Without some sort of principle available to judge by, it would be
difficult to decide what functor(X, 9, N) should do.  With this
principle, it is easy to see that there is exactly one solution,
and we can cheaply find it, so it should succeed and bind X=9, N=0.

A similar analysis can be applied to arg/3 and =../2.  For example,
Term =.. [f,a|_] is "apologise and abort", while 1 =.. [1] is true.

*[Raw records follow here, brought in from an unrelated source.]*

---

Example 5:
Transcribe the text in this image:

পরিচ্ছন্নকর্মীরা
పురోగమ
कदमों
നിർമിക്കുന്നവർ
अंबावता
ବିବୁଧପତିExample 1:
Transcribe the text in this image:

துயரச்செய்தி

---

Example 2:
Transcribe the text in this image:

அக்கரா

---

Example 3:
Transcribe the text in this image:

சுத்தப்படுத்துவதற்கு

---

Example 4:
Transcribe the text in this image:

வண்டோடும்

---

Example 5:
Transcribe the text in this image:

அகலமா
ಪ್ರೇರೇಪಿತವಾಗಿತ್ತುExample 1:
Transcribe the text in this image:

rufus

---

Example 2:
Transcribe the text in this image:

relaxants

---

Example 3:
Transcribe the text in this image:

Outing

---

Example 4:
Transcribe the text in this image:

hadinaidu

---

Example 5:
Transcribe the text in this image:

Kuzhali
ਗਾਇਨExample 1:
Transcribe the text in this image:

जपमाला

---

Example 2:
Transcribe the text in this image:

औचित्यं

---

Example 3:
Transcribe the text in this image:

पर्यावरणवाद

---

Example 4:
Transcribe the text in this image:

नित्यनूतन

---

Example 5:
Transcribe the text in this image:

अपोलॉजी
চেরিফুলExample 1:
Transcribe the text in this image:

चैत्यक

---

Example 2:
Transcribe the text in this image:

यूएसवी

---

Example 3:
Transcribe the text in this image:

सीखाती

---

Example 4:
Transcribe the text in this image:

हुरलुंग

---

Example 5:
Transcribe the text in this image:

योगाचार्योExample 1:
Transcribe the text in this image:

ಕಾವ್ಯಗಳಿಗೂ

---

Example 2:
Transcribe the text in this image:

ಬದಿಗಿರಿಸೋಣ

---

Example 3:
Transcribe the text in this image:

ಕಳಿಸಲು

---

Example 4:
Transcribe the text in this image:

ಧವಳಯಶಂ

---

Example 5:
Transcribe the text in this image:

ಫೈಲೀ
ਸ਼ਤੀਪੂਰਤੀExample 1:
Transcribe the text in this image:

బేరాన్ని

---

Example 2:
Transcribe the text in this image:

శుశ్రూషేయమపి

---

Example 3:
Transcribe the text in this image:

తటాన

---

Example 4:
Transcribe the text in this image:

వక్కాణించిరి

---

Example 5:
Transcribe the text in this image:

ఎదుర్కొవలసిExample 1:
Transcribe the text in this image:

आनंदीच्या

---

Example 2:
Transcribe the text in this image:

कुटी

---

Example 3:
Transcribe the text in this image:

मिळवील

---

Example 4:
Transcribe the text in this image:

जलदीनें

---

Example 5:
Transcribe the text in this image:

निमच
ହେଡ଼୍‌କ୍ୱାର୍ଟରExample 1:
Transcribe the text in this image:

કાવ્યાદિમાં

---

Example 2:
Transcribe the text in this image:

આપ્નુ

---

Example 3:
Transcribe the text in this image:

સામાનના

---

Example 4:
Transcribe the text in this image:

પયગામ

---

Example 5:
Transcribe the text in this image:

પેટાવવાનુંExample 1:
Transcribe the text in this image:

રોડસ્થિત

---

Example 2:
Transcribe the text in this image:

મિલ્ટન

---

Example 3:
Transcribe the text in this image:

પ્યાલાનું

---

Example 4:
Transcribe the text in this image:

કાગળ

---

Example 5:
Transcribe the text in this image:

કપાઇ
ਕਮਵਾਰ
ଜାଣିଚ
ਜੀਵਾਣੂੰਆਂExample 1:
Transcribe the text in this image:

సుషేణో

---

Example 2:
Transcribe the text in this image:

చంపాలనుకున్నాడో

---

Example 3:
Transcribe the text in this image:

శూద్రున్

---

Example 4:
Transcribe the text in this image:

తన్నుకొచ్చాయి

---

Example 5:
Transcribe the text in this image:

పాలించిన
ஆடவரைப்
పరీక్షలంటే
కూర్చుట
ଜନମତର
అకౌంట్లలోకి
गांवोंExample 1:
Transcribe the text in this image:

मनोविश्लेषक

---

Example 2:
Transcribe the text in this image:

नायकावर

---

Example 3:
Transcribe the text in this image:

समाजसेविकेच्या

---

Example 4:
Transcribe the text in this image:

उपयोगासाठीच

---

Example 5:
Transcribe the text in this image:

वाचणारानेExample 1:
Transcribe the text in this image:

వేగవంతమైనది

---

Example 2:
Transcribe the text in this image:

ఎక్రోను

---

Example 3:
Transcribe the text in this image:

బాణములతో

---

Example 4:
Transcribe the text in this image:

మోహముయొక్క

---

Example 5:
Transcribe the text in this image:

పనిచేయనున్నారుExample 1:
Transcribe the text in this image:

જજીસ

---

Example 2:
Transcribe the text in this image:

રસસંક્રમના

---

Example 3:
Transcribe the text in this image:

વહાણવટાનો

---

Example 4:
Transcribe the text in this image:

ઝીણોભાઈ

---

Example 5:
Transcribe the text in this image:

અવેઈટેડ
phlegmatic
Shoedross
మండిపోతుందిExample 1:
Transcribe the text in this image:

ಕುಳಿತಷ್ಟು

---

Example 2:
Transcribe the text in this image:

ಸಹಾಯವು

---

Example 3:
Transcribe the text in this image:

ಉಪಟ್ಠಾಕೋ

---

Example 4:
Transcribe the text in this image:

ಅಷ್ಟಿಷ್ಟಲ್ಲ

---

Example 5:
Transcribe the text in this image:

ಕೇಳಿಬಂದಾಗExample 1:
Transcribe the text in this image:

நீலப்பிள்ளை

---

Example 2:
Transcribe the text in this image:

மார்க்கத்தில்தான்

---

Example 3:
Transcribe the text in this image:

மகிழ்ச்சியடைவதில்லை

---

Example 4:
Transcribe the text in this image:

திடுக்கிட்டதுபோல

If we have a system which follows the principle, it follows that
any call on one of these evaluable predicates will have one of
three outcomes:

        - the goal is true in the table, and succeeds corretly
        - the goal is false in the table, and fails correctly
        - there is insufficient information for the interpreter
          to tell

In the last case, it would not be correct to fail.  If the
interpreter has enough information to tell that the goal is
false, it should fail with no further ado.  So there might
be true instances of the goal. But the interpreter lacks
the information to find such an instance ( or the patience ),
so it would not be correct to fail either.  That is why
I suggest "apologise and abort".  DEC-10 compiled code does
not abide by this rule.  If there is an uninstantiated variable
in an arithmetic expression, for example, it calmly substitutes
0 ( but doesn't bind the variable ) and continues, though it
does warn you.  "abort" need not be taken too literally: ideally
the interpreter should enter a debugging mode, at the very least
you should be able to inspect the goal stack.

There are lots of things in Prolog that probably won't be in DeuLog
( ho deuteros logos ), but I think functor/arg/univ/succ/plus and
so on probably will be.  They make sense even in a parallel
system,  and are much closer to logic than say I/O is.  So
it is worth  taking some trouble over their definitions.